Nintendo Posts Profits Despite Missing Wii U And 3DS Shipment Goals
Nintendo has reported its financial performance for the year ended March 31, 2015. The company is in the process of turnaround, meeting or exceeding its revised forecast from January 28 across the board.
The company closed the year with ¥41.8 billion ($349.2 million) net income, a significant increase from last fiscal year’s loss of ¥23.2 billion ($193.8 million). This exceeded both the latest forecast of ¥30 billion ($250.6 million), which was revised upward from the start of the fiscal period.
Nintendo fell short on Wii U shipments, moving 3.38 million during the year against a target of 3.6 million.
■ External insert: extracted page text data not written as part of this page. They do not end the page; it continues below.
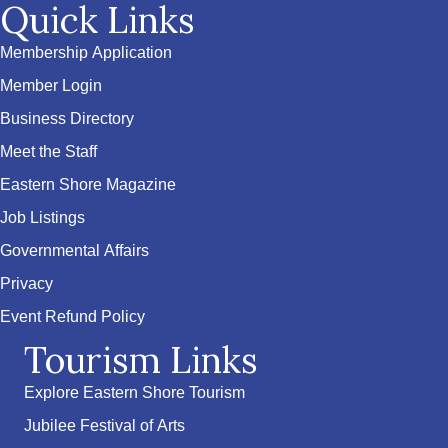
Quick Links
Membership Application
Member Login
Business Directory
Meet the Staff
Eastern Shore Magazine
Job Listings
Governmental Affairs
Privacy
Event Refund Policy
Tourism Links
Explore Eastern Shore Tourism
Jubilee Festival of Arts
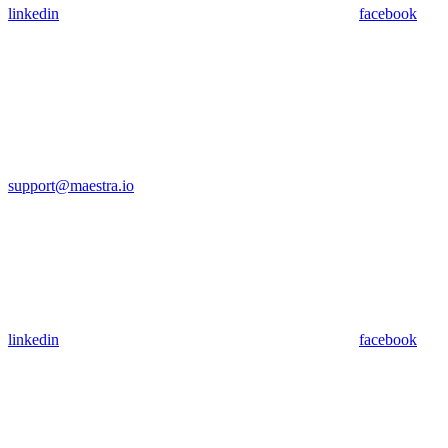
linkedin
facebook
support@maestra.io
linkedin
facebook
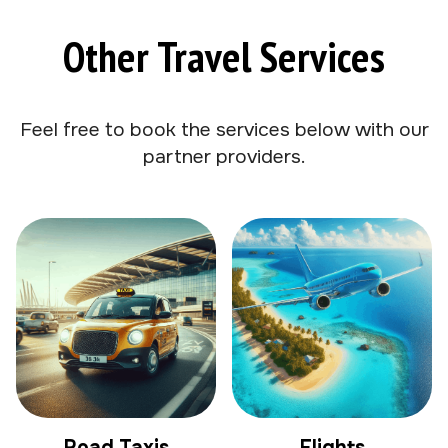
Other Travel Services
Feel free to book the services below with our
partner providers.
Road Taxis
Flights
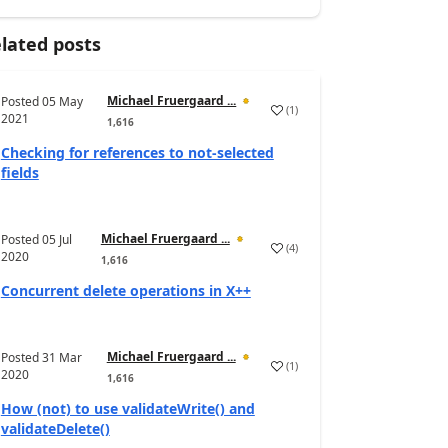
lated posts
Michael Fruergaard ...
Posted
05 May
(
1
)
2021
1,616
Checking for references to not-selected
fields
Michael Fruergaard ...
Posted
05 Jul
(
4
)
2020
1,616
Concurrent delete operations in X++
Michael Fruergaard ...
Posted
31 Mar
(
1
)
2020
1,616
How (not) to use validateWrite() and
validateDelete()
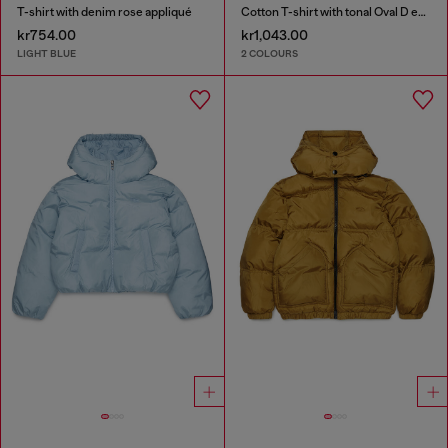
T-shirt with denim rose appliqué
Cotton T-shirt with tonal Oval D embroidery
kr754.00
kr1,043.00
LIGHT BLUE
2 COLOURS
The company is revising down its sales projects again, expecting to ship only 3.4 million Wii U consoles in the current year. Lifetime Wii U sales now sit at 9.54 million.
3DS shipments fell short also, with 8.73 million handhelds shipped against a goal of 9 million (already revised down earlier this year from 12 million). Nintendo has revised this year’s target down also, and expects to ship 7.6 million. Lifetime 3DS family sales are now 52 million.
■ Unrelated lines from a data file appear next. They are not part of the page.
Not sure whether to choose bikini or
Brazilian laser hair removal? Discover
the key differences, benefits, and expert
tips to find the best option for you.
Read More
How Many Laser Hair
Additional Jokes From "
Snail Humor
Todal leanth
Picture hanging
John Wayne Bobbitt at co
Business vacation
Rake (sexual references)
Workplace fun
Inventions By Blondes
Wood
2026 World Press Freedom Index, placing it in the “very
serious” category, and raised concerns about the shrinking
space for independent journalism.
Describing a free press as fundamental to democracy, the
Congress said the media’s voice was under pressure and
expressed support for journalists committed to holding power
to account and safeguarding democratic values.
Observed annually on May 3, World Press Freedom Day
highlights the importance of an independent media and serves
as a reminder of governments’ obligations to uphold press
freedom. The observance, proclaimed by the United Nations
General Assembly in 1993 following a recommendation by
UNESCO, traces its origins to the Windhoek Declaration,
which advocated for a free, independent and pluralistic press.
Wii U software shipments amounted to 2.4 million units against a goal of 2.5 million. Nintendo projects another decrease, expecting to ship 2.3 million in the current fiscal year.
3DS software shipments exceeded forecast with 6.27 million units. Nintendo is revising down its target here, as well. The company expects to move 5.6 million copies in the current year.
As for the upcoming titles on Wii U, the schedule continues to look thin. Splatoon is due at the end of this month (and there is a Nintendo Direct for the title today). Project Giant Robot, which still doesn’t have a formal name is slated for the first half of this year.
After that, it’s Mario Maker in September and Yoshi’s Woolly World sometime in the fall. Other 2015 titles do not yet have release windows. These include Star Fox, Project Guard, Xenoblade Chronicles X, Devil’s Third, and Fatal Frame. The Legend of Zelda and Shin Megami Tensei X Fire Emblem are still labeled “TBD.”
As for third-party games, the only one from a major publisher listed is Lego Jurassic World. The remainder are indie titles.
Nintendo’s financial statements mention amiibo figures in forward-looking statements, but there is no specificity around performance to date. It is possible Nintendo will provide more information when it briefs investors at the upcoming meeting.
The financial aspect of this report (arguably the most important) reflect well. As Nintendo further develops its mobile relationship with DeNA, I expect this to only improve.
What is concerning is the constant downward revisions on Wii U and 3DS console sales. We know Nintendo is working on its next console (NX), and until it arrives, the Wii U is serving as a stop-gap. While Nintendo’s first-party offerings are mostly solid, enjoyable efforts, the thinness of the library continues to be the biggest barrier to the console’s financial success.